Lo Domeni

Cahors wineOrganic wines


If on the Cahors vineyard Lo Domeni should be classified among the small surface areas, the wines produced there by Pierre Pradel are particularly demonstrative of all the nuances which make up the potential richness of the Malbec grape variety.


The advent of the cellar

Lo Domeni has 7 hectares of vines cultivated in organic conversion. Since 2004, Pierre Pradel has been at the head of this family estate. Previously his father was manager of Château Lagrézette whose silhouette dominates the horizon of the vineyard. The harvest at that time was not vinified at the property. It was not until 2006 that the vinification was now carried out in the Lo Domeni cellar. Pierre Pradel's high standards, his taste for the sincere expression of Cahors wine, have led him to produce vintages that demonstrate the resources of the Malbec grape variety.

The sincerity of the vine

In Lo Domeni, the spirit of winemaking is not in the blending. The vines are planted with 100% Malbec. No concession is made to arranged marriages: the wines of Pierre Pradel speak pure Cahors. His desire to establish his wines in a register of great sincerity led him to two determined acts: first to subscribe to an organic approach whose label is announced for 2019, then to vinify only from indigenous yeasts. . A logical consequence follows from his approach: the nuances of his cuvées exploit the plot selections and vinifications seeking full respect for the fruit.

The truth in wine

In a vinification entirely devoted to the Malbec grape variety, it is both the quality of each vineyard plot and the work it engenders in the cellar that contribute to the expressive variations of Malbec.
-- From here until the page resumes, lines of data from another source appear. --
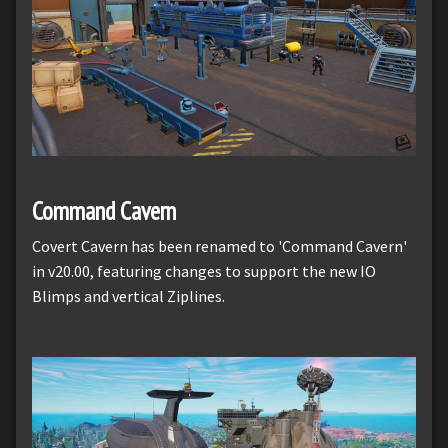
Command Cavern
Covert Cavern has been renamed to 'Command Cavern'
in v20.00, featuring changes to support the new IO
Blimps and vertical Ziplines.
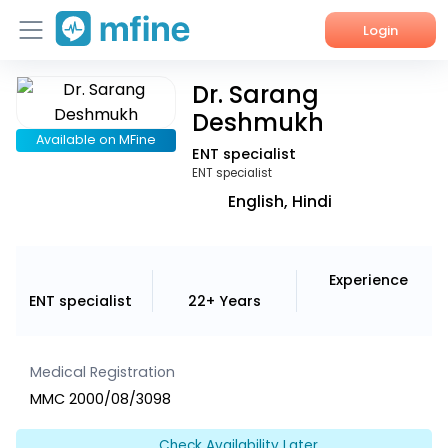
Login
Dr. Sarang
Home
Deshmukh
Services
Available on MFine
ENT specialist
ENT specialist
About Us
English, Hindi
Corporate Enquiries
Experience
ENT specialist
22+ Years
Medical Registration
MMC 2000/08/3098
Check Availability Later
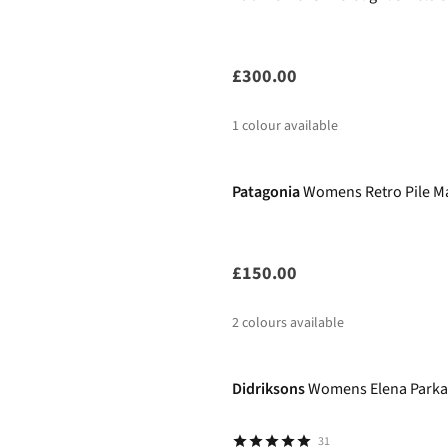
£300.00
1
colour available
New
Patagonia
Womens Retro Pile Ma
£150.00
2
colours available
Didriksons
Womens Elena Parka
31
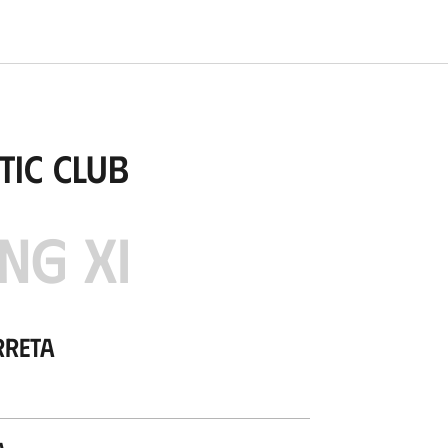
tic Club
NG XI
rreta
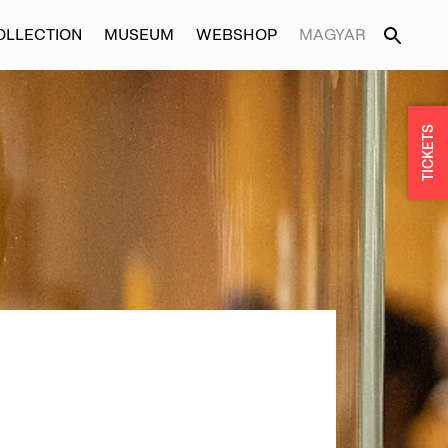
OLLECTION
MUSEUM
WEBSHOP
MAGYAR
TICKETS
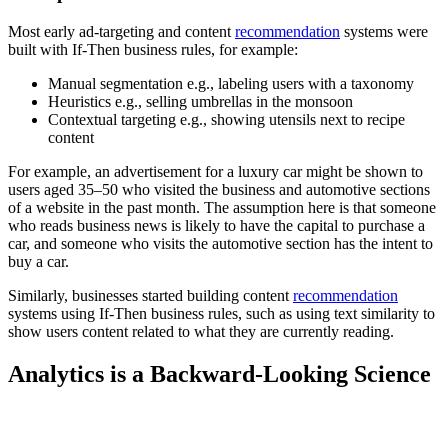
Most early ad-targeting and content
recommendation
systems were
built with If-Then business rules, for example:
Manual segmentation e.g., labeling users with a taxonomy
Heuristics e.g., selling umbrellas in the monsoon
Contextual targeting e.g., showing utensils next to recipe
content
For example, an advertisement for a luxury car might be shown to
users aged 35–50 who visited the business and automotive sections
of a website in the past month. The assumption here is that someone
who reads business news is likely to have the capital to purchase a
car, and someone who visits the automotive section has the intent to
buy a car.
Similarly, businesses started building content
recommendation
systems using If-Then business rules, such as using text similarity to
show users content related to what they are currently reading.
Analytics is a Backward-Looking Science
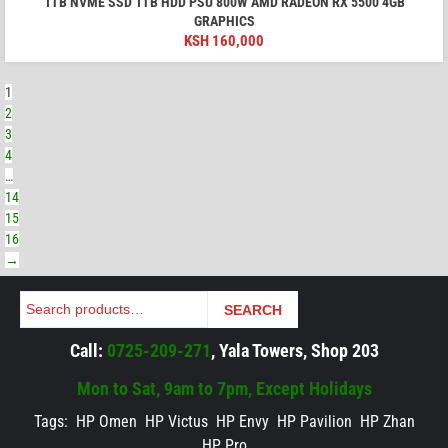
1TB NVME SSD 1TB HDD PSU 800W AMD RADEON RX 5500 4GB
GRAPHICS
KSH
160,000
1
2
3
4
…
14
15
16
→
Search
SEARCH
Call:
0725-209-271
, Yala Towers, Shop 203
Mon to Sat, 9am to 7pm, Except Holidays
Tags:
HP Omen
HP Victus
HP Envy
HP Pavilion
HP Zhan
HP Pro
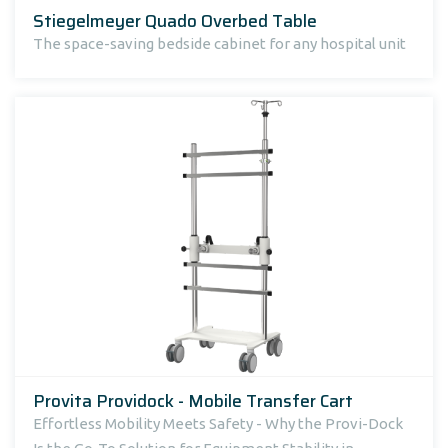
Stiegelmeyer Quado Overbed Table
The space-saving bedside cabinet for any hospital unit
Provita Providock - Mobile Transfer Cart
Effortless Mobility Meets Safety - Why the Provi-Dock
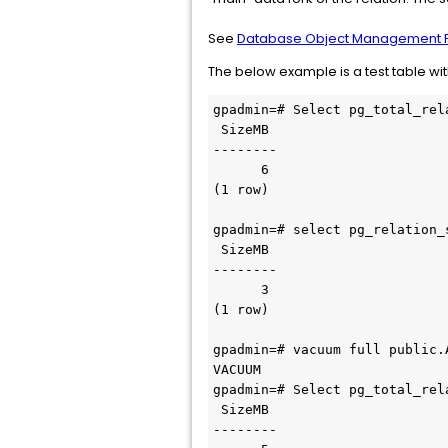
See
Database Object Management F
The below example is a test table w
gpadmin=# Select pg_total_rel
 SizeMB 

--------

      6

(1 row)

gpadmin=# select pg_relation_
 SizeMB 

--------

      3

(1 row)

gpadmin=# vacuum full public.A
VACUUM

gpadmin=# Select pg_total_rel
 SizeMB 

--------
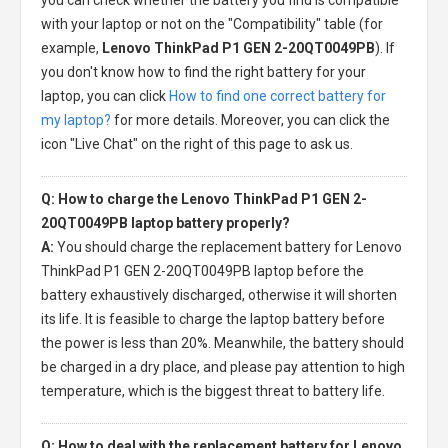
with your laptop or not on the "Compatibility" table (for
example,
Lenovo ThinkPad P1 GEN 2-20QT0049PB
). If
you don't know how to find the right battery for your
laptop, you can click
How to find one correct battery for
my laptop?
for more details. Moreover, you can click the
icon "Live Chat" on the right of this page to ask us.
Q: How to charge the Lenovo ThinkPad P1 GEN 2-
20QT0049PB laptop battery properly?
A:
You should charge the
replacement battery for Lenovo
ThinkPad P1 GEN 2-20QT0049PB laptop
before the
battery exhaustively discharged, otherwise it will shorten
its life. It is feasible to charge the laptop battery before
the power is less than 20%. Meanwhile, the battery should
be charged in a dry place, and please pay attention to high
temperature, which is the biggest threat to battery life.
Q: How to deal with the replacement battery for Lenovo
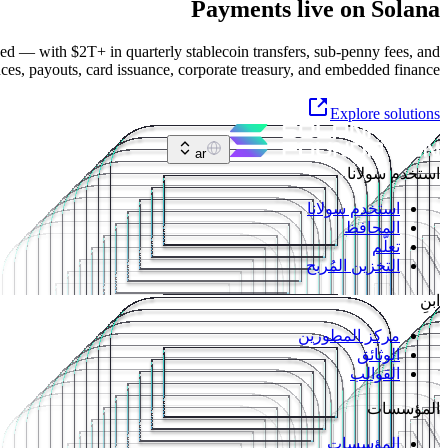
Payments live on Solana
ed — with $2T+ in quarterly stablecoin transfers, sub-penny fees, and
nces, payouts, card issuance, corporate treasury, and embedded finance.
Explore solutions
ar
استخدم سولانا
استخدم سولانا
المحافظ
تعلّم
التخزين المُربح
ابنِ
مركز المطورين
الوثائق
القوالب
المؤسسات
المؤسسات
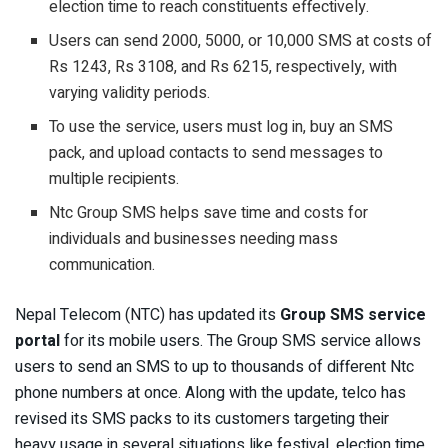
election time to reach constituents effectively.
Users can send 2000, 5000, or 10,000 SMS at costs of
Rs 1243, Rs 3108, and Rs 6215, respectively, with
varying validity periods.
To use the service, users must log in, buy an SMS
pack, and upload contacts to send messages to
multiple recipients.
Ntc Group SMS helps save time and costs for
individuals and businesses needing mass
communication.
Nepal Telecom (NTC) has updated its
Group SMS service
portal
for its mobile users. The Group SMS service allows
users to send an SMS to up to thousands of different Ntc
phone numbers at once. Along with the update, telco has
revised its SMS packs to its customers targeting their
heavy usage in several situations like festival, election time,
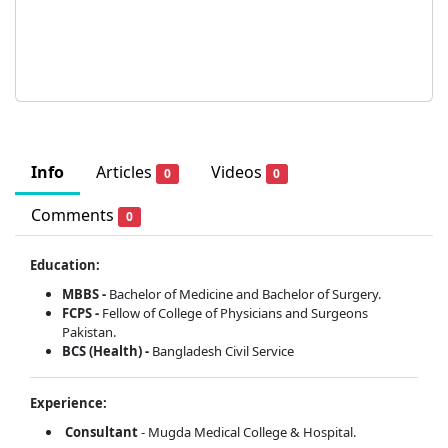
Info
Articles
Videos
0
0
Comments
0
Education:
MBBS -
Bachelor of Medicine and Bachelor of Surgery.
FCPS -
Fellow of College of Physicians and Surgeons
Pakistan.
BCS (Health) -
Bangladesh Civil Service
Experience:
Consultant
- Mugda Medical College & Hospital.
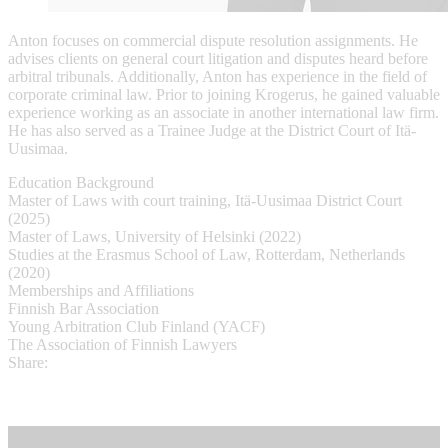
Anton focuses on commercial dispute resolution assignments. He
advises clients on general court litigation and disputes heard before
arbitral tribunals. Additionally, Anton has experience in the field of
corporate criminal law. Prior to joining Krogerus, he gained valuable
experience working as an associate in another international law firm.
He has also served as a Trainee Judge at the District Court of Itä-
Uusimaa.
Education Background
Master of Laws with court training, Itä-Uusimaa District Court
(2025)
Master of Laws, University of Helsinki (2022)
Studies at the Erasmus School of Law, Rotterdam, Netherlands
(2020)
Memberships and Affiliations
Finnish Bar Association
Young Arbitration Club Finland (YACF)
The Association of Finnish Lawyers
Share:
As for authenticity, the use of indigenous yeasts in fermentation guarantees it. The cuvée The closed opens the first chapter of Pierre Pradel's style. From the youngest vines, worked in delicate pumping-over, it is an opening on the natural qualities of Malbec, well fixed on the fruit. The Vendemia, more sophisticated, calls first for manual harvests. It is then vinified in oak casks and worked by manual punching down, in longer fermentations. The final cuvée will result from a blend resulting from a second phase of vinification divided between barrels and cement vats. The wine reveals itself under denser aromas and melted tannins. The V to finish is the most demonstrative cuvée of Lo Domeni. Worked in punching down and manual pumping over, aged in barrels, it gives the Malbec its structural strength which reconciles the density of the fruit with the controlled base of tannins.

Cahors wines

The Cahors vineyard draws its specificity
of a native grape variety from the South-West: Malbec, more commonly called Côt in the appellation.